- **WHAT TO DO**
The answer must be the lines from the one containing "- Automated Filecoin" through the last line of the data below, copied exactly, with nothing else.

DATA SUPPLIED Block Start

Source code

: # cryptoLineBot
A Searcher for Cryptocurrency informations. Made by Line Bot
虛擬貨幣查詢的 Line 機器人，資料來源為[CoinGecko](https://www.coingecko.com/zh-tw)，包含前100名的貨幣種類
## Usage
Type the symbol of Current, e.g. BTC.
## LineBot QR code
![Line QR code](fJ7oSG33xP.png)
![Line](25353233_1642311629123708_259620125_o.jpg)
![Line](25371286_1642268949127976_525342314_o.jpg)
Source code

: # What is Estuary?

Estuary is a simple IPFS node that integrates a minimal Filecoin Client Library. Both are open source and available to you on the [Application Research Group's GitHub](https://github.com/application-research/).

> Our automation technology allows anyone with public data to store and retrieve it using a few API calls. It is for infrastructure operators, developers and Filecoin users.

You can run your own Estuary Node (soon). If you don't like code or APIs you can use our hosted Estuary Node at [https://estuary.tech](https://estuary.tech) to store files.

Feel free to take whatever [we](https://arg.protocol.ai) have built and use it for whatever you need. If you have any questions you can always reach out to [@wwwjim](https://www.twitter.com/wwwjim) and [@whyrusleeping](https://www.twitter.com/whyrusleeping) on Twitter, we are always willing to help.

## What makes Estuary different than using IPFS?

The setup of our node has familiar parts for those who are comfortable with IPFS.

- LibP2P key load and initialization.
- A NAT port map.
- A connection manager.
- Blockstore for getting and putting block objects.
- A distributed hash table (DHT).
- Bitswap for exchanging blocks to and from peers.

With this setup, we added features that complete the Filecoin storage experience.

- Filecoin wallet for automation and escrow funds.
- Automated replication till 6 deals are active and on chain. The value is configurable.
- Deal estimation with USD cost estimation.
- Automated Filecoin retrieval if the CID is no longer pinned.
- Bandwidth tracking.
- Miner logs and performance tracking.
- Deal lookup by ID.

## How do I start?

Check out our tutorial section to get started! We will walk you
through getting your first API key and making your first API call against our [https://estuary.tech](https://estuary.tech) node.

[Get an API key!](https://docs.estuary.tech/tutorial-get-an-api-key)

DATA SUPPLIED Block End

- **OUTPUT OF THE EXERCISE**
- Automated Filecoin retrieval if the CID is no longer pinned.
- Bandwidth tracking.
- Miner logs and performance tracking.
- Deal lookup by ID.

## How do I start?

Check out our tutorial section to get started! We will walk you
through getting your first API key and making your first API call against our [https://estuary.tech](https://estuary.tech) node.

[Get an API key!](https://docs.estuary.tech/tutorial-get-an-api-key)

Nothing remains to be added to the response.